LIS 7010: Reading Response for September 21, 2011

LIS 7010 (Intro to Library and Information Science)

Reading Response for September 21, 2011

– Rubin, Foundations of Library and Information Science, 3rd edition, Chapters 3 & 4
– Haycock and Sheldon, The Portable MLIS, Appendices J & K
OCLC Perceptions of Libraries, 2010

Somewhat randomly this summer (I was googling the acronym MPOW, which apparently stands for “my place of work”), I came across a blog post by K. G. Schneider, a.k.a. Free Range Librarian, in response to a speech by McMaster University’s research library director Jeff Trzeciak (“Thoroughly Modern Karen: A Response to Jeff Trzeciak”). According to Schneider, Trzeciak noted that the future of the research library involved hiring PhDs in subject areas and information technology specialists rather than librarians-as-such, ostensibly those with master’s degrees in library science. The speech was clearly a provocation for the world of librarianship, and Schneider offers one spirited defense of librarians’ embrace of the changing world of information technology and library user services (although the defense often veers harshly towards ad hominem attacks).

The debate raised by Trzeciak’s critique of an outmoded library that is resistant to change is worth considering in light of this week’s readings about the history of librarianship’s professionalization since the late nineteenth century. That history has involved related issues such as determining the appropriate kind of education/training for library workers as well as how to adjudicate the tension between library science and information science in a world of rapidly changing information technologies. Much of the furor raised by librarians in response to Trzeciak’s prognostications were about his devaluing of the kind of training that librarians receive in their graduate education and his insistence on the need for new and different competencies.
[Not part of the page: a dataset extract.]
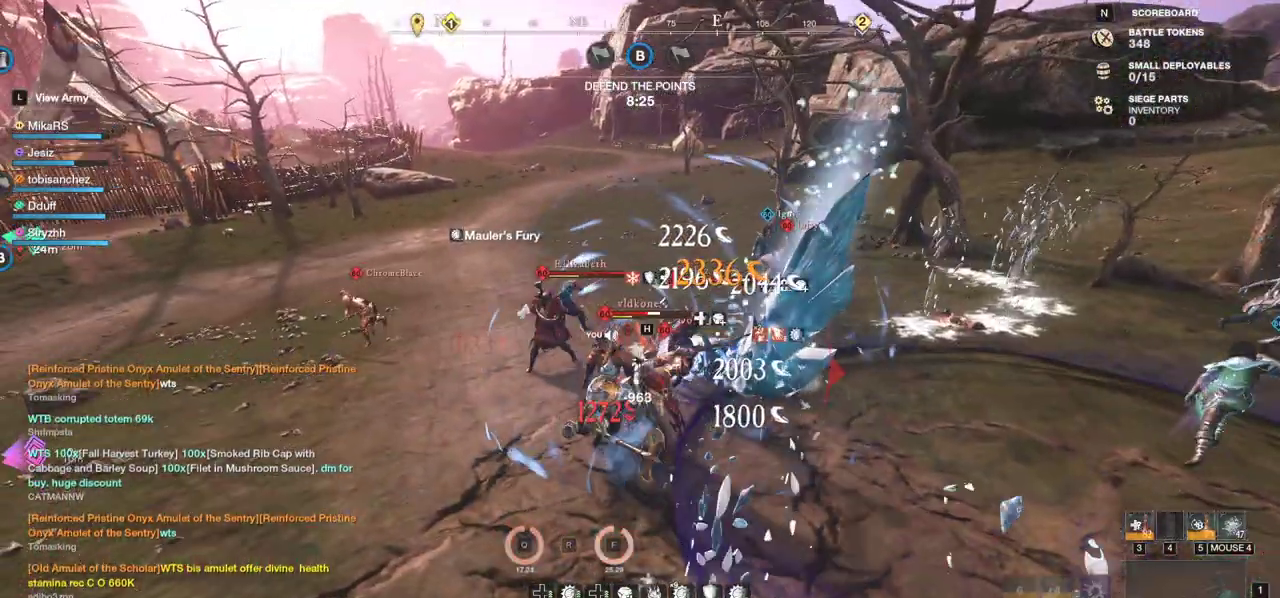
Gameplay with keyboard and mouse; each line is a JSON object with the keys and mouse buttons held at the frame after it. "events" lists presses ("down") and releases ("up") of "a", "ctrl", "d", "e", "f", "q", "r", "s", "shift", "space", "tab", "w", "mouse_left", "mouse_wheel", "mouse_right", "mouse_mb4" and "mouse_mb5" between this image and that frame as [ms after this image, input, new state], when the widget could be followed in between. "mouse_left", "mouse_wheel", "mouse_right", "mouse_mb4", "mouse_mb5" = the "left", "wheel", "right", "mb4", "mb5" buttons of the "mouse" list. No other keys are recorded. "wheel" means that the mouse wheel is clicked or scrolled. Mouse movement is not recorded.
{"keys": ["w"], "mouse": ["left"], "events": [[50, "mouse_left", "down"], [50, "mouse_wheel", "down"], [133, "mouse_left", "up"], [133, "mouse_wheel", "up"], [200, "mouse_left", "down"], [217, "mouse_wheel", "down"], [283, "mouse_left", "up"], [300, "mouse_wheel", "up"], [350, "mouse_left", "down"], [367, "mouse_wheel", "down"], [433, "mouse_left", "up"], [450, "mouse_wheel", "up"], [500, "mouse_left", "down"]]}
With regards to the second issue about perceived incompatibility between library science and information science, one distinction that Rubin draws is that the former focuses on education and literacy in the institution and physical structure of the library while the latter is centered on information access in more decentered and networked environments. I find this distinction useful even as it seems to oversimplify the issue at hand. My own take on the issue is that the library as an institution offers a rich history as well as an important infrastructure for access to books and other information, and as such, it is more useful to consider ways of holding on to what libraries offer in terms of services while transforming them for emerging technologies rather than abandoning them wholesale for a brave new world of digital information. Rubin also emphasizes how libraries promulgate democratic values, and in this capacity, it is worth mobilizing libraries as a social site and a socially-relevant actor in education and providing information for the public.

Question for consideration: What are the pros and cons of continuing to invest in libraries in the twenty-first century as centers of information, literacy, and education?